(DOCUMENT SEGMENT begins)

Intravitreal Ranibizumab and TA Combination Therapy vs. Ranibizumab Monotherapy in Polypoidal Choroidal Vasculopathy

Phase 4

• Conditions: Wet Macular Degeneration
• Interventions: Drug: Triamcinolone Acetonide; Drug: Ranibizumab

• Registration Number: NCT02806752
• Lead Sponsor: Aier School of Ophthalmology, Central South University

Brief Summary

The purpose of this study is to evaluate the effects and safety of ranibizumab therapy combined with TA versus ranibizumab monotherapy in patients with polypoidal choroidal vasculopathy (PCV). Furthermore, the pharmacogenetics effect of inflammatory related genes polymorphism in response to the treatments. To further confirm the role of inflammatory factors in the pathogenesis and advance of PCV.

Detailed Description

Polypoidal choroidal vasculopathy (PCV), a vascular disease of the choroid, appears to be the predominant subtype of exudative or "wet" AMD in Asian populations, in contrast to choroidal neovascularization secondary to AMD (CNV-AMD) in Western populations. There are distinct differences in pathophysiological, clinical and epidemiological factors between the two subtypes, although they also share some common risk factors. In contrast to CNV-AMD, PCV does not seem to respond as well to anti-VEGF treatment. The optimal treatment option for PCV remains elusive, with most studies showing good short-term visual outcome but poorer longer-term outcome with current treatment strategies. Therefore, understanding the pathogenesis of PCV, while developing novel and effective treatments strategies to prevent PCV-related vision loss is significant unmet needs.

The purpose of this study is to assess the effects and safety of ranibizumab therapy combined with TA versus ranibizumab monotherapy in patients with PCV. Second, the pharmacogenetics effect of inflammatory related genes and polymorphism in response to the treatments of PCV will be explored. To further confirm the role of inflammatory factors in the pathogenesis and advance of PCV, it is important to determine the levels of inflammatory factors in the anterior chamber aqueous humor from PCV patients, comparing with the aqueous humor acquired from the age-matched age-related cataract patients undergoing phacoemulsification.

(DOCUMENT SEGMENT ends)

— TO DO —
1 – Using the PCV trial listing, say whether each statement agrees with it, answering yes or no and quoting the listing's deciding words: (a) The study is a Phase 3 trial. (b) PCV seems to respond less well to anti-VEGF treatment than CNV-AMD does. (c) The study will compare aqueous humor from PCV patients with aqueous humor from age-matched age-related cataract patients undergoing phacoemulsification.
2 – Output the part of the PCV trial listing starting at "Intravitreal Ranibizumab and" and ending at "advance of PCV.".
3 – Write the next part of the PCV trial listing, picking up after its final sentence.
The entries that come after this text are from a separate source.

(INFORMATION SHOWN begins)

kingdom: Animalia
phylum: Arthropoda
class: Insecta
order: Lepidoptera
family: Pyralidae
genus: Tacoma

(INFORMATION SHOWN ends)

— ANSWERS TO EACH TASK —
1 –
(a) No: "Phase 4"
(b) Yes: "In contrast to CNV-AMD, PCV does not seem to respond as well to anti-VEGF treatment."
(c) Yes: "comparing with the aqueous humor acquired from the age-matched age-related cataract patients undergoing phacoemulsification"

2 –
Intravitreal Ranibizumab and TA Combination Therapy vs. Ranibizumab Monotherapy in Polypoidal Choroidal Vasculopathy

Phase 4

• Conditions: Wet Macular Degeneration
• Interventions: Drug: Triamcinolone Acetonide; Drug: Ranibizumab

• Registration Number: NCT02806752
• Lead Sponsor: Aier School of Ophthalmology, Central South University

Brief Summary

The purpose of this study is to evaluate the effects and safety of ranibizumab therapy combined with TA versus ranibizumab monotherapy in patients with polypoidal choroidal vasculopathy (PCV). Furthermore, the pharmacogenetics effect of inflammatory related genes polymorphism in response to the treatments. To further confirm the role of inflammatory factors in the pathogenesis and advance of PCV.

3 –
Study Timeline

• Study First Submitted: 2016-04-17
• Study First Submitted QC: 2016-06-16
• Study First Posted: 2016-06-21
• Study Start: 2017-01
• Status Verified: 2018-11
• Last Update Submitted: 2018-11-29
• Last Update Posted: 2018-11-30
• Primary Completion: 2018-12
• Study Completion: 2019-12

Recruitment & Eligibility

• Status: UNKNOWN
• Sex: All
• Target Recruitment: 120

Inclusion Criteria

• bestcorrected visual acuity (BCVA) letter score of 73 to 24 using Early Treatment of Diabetic Retinopathy Study charts at a starting distance of 4 m (20/40 to 20/320 Snellen equivalent);
• a greatest lineardimensionof the lesion of <5400 um( 9 Macular Photocoagulation Study disk areas), assessed by ICGA;
• Cross-reading by different center to confirmed diagnosis of PCV, that is, presence of early subretinal focal ICGA hyperfluorescence (appearing within the first 6 minutes after injection of indocyanine green) and in addition, at least one of the following angiographic or clinical criteria: (i) association with a BVN, (ii) presence of pulsatile polyp, (iii) nodular appearance when viewed stereoscopically, (iv) presence of hypofluorescent halo (in first 6 minutes),7 (v) orange subretinal nodules in stereoscopic color fundus photograph (polyp corresponding to ICGA lesions), or (vi) association with massive submacular hemorrhage (defined as size of hemorrhage of at least 4 disk areas).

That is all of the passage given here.